2023年男子都道府県対抗駅伝。広島をスタートして宮島を折り返す駅伝大会には中学生からシニアまで各世代の選抜選手が出場するいわばオールスター駅伝。先日、スポーツジャーナリスト生島淳さんから教わったのだけど、4年前の1、4、5区のオーダー、高校生区間と今年の3区7区のオーダーを見比べると面白いですよ。と。4年後のシニア区間のオーダーをみると4年前は高校生だった彼らがどういう成長をとげたのか?ストーリーが一気に脳裏に蘇ってくるのです。

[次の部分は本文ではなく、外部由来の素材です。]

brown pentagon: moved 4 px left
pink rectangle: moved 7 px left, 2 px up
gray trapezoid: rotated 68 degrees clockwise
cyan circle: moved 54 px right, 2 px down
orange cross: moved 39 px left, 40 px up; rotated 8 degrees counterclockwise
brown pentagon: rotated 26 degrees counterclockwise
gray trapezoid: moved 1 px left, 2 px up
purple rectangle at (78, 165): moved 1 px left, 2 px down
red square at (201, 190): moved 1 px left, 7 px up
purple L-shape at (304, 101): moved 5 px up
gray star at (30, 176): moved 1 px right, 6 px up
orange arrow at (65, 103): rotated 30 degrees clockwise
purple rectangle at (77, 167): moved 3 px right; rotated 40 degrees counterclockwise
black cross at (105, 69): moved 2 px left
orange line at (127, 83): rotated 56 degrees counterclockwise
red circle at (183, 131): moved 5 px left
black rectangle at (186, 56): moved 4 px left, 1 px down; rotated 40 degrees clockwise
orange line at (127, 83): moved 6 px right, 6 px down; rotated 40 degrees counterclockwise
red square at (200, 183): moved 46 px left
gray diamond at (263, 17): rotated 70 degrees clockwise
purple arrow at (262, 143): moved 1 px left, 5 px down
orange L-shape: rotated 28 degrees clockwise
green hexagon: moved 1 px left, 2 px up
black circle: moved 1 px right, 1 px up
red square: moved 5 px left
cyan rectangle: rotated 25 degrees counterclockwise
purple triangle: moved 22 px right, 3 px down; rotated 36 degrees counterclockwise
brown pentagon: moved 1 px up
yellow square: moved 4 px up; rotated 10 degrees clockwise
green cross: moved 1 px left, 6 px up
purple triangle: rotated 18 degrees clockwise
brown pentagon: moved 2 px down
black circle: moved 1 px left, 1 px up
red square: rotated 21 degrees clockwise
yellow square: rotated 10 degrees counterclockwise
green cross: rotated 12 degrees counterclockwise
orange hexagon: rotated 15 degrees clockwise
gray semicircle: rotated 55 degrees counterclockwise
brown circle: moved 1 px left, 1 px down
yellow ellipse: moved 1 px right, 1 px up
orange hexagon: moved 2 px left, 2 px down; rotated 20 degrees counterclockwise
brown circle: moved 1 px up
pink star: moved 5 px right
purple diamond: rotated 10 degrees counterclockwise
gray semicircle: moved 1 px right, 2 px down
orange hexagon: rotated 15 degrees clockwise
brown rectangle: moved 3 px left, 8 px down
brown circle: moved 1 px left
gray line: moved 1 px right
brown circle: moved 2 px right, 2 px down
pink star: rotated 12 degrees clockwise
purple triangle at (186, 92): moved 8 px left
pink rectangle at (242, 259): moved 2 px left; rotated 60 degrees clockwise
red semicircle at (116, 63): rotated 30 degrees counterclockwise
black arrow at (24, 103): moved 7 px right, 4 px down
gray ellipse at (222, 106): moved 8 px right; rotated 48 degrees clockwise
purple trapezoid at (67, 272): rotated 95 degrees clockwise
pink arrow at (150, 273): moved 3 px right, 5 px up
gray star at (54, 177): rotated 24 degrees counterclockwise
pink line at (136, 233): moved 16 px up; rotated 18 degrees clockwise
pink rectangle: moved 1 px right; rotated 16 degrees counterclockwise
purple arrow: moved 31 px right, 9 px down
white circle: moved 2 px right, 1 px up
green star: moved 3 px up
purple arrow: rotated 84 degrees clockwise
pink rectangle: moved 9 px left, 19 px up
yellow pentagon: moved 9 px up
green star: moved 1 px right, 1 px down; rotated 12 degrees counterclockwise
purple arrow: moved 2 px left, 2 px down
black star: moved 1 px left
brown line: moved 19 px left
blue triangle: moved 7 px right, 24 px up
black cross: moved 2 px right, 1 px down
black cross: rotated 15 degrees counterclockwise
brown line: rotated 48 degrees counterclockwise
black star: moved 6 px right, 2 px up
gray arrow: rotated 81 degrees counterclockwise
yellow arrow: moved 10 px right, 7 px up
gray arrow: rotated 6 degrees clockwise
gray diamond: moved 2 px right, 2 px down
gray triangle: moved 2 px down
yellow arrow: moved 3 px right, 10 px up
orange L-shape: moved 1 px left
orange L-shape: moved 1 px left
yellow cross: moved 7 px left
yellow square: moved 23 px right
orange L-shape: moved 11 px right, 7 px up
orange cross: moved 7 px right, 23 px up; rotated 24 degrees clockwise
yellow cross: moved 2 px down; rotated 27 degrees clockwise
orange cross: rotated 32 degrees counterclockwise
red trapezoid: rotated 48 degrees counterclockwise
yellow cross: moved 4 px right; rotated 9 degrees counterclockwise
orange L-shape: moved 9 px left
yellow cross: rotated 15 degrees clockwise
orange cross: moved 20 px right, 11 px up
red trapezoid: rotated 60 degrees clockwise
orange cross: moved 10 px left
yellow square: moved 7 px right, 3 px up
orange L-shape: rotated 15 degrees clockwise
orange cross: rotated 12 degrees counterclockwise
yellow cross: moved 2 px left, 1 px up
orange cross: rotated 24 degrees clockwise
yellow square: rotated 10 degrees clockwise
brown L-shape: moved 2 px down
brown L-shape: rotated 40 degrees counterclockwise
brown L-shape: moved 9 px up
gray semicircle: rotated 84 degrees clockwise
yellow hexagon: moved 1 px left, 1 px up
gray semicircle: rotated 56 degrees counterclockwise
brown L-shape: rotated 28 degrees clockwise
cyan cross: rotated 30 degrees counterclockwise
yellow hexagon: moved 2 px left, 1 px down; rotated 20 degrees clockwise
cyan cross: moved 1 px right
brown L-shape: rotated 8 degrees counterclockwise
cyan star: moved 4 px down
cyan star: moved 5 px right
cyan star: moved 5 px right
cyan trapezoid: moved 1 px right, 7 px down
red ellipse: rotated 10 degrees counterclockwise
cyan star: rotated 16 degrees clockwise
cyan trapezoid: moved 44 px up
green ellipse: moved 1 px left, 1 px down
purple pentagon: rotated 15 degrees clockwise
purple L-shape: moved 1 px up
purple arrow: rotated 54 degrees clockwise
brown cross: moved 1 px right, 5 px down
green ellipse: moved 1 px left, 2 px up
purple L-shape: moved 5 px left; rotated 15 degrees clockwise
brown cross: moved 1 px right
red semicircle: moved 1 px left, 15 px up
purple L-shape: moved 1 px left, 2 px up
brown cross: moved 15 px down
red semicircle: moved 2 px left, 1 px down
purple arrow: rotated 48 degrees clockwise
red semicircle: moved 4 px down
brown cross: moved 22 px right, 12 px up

(ぜひ、今年のオーダーと4年前のオーダーを見比べてみてください)

なかでも注目は高校生のスターが勢揃いする1区。駅伝強豪校のエースがしのぎをけずる都大路とはちがい、都道府県の1区は必ずしも駅伝強豪校のエースが選ばれるわけではない。地域イチオシの最速・最強ランナーがアサインされます。都道府県駅伝には箱根駅伝に出る主だった大学の監督はすべて現地入り。オールスターが集まる都道府県駅伝1区でいい走りをすれば、注目も集まるし、進路もひらける。

山の神になる前の柏原竜二さんの都道府県駅伝1区はとてつもないインパクトがあった。大会的にはノーマークの柏原さんが一人で大逃げ。見事区間賞。全国デビューを果たすというもの。柏原竜二は山の神になる前から、すでに有名であったのです。このときの話が好きで、彼と食事をするたびに「おねだり」して話をきかせてもらいます。一人の高校生がここで人生をかえてやる。と勝負に挑むまでの感情の動きはいつ聞いてもツーンとくるのです。オレンジ色のアームウォーマーは母校いわき総合高校陸上部のイメージカラー。現地についてから、広島のステップで買ったのだそうです。

というわけで、都道府県駅伝1区というのは、筆者にとって「ネクスト柏原」を探すという密かな楽しみがあります。取材ビブスをもらって、スタートから2km先にある西広島駅前を目指します。レース終盤の叩きあいもいいんですが、柏原さんから「最初の1kmは様子をみて、そこから自分のリズムで飛び出した」という話を聞いて、「ネクスト柏原」な選手なら、ここで集団から出ているはず。そう考えたのです。しかも、西広島駅前の左に折れる大きなカーブはランナーの姿を長くみることができるんです。

とはいえ、今回の都道府県駅伝。先頭に飛び出すはずのランナーはわかっていました。兵庫県代表の長嶋幸宝選手(西脇工業)です。都大路1区もスタート直後からの飛び出しで逃げ切って区間賞。都大路、都道府県ともに区間賞をとる。それこそが世代トップの勲章。そこを狙ってくるのは間違いなかったからです。

このシチュエーションが「ネクスト柏原」の登場を予感させるものがありました。柏原さんが走ったとき、当時のテレビ解説でも八木選手を軸として話はじめていることからも、下馬評では八木優樹選手が間違いなく区間賞。そう思われていました。八木選手は長嶋選手と同じく兵庫県代表、そして西脇工業出身。そんなジャイアント・キリングが今回も起こるのではないか。そんな妄想を勝手にしていたら、長嶋選手よりも先に前に出た選手がいた。メガネをかけた長崎の選手。

位置取りも誰よりも最短距離をとって坂を下ってきた。そこに「逃さないよ」とばかりにかぶせてくる長嶋選手。

カーブすれっすれの角をとる走りから長崎のメガネくんの覚悟が感じとれました。すぐに名前を調べました。五島南高校2年生川原琉人選手。その後、西脇の長嶋選手、佐久長聖の永原選手という全国区の選手たちと競り合い区間3位。彼の活躍を地元長崎新聞は大きく伝えました。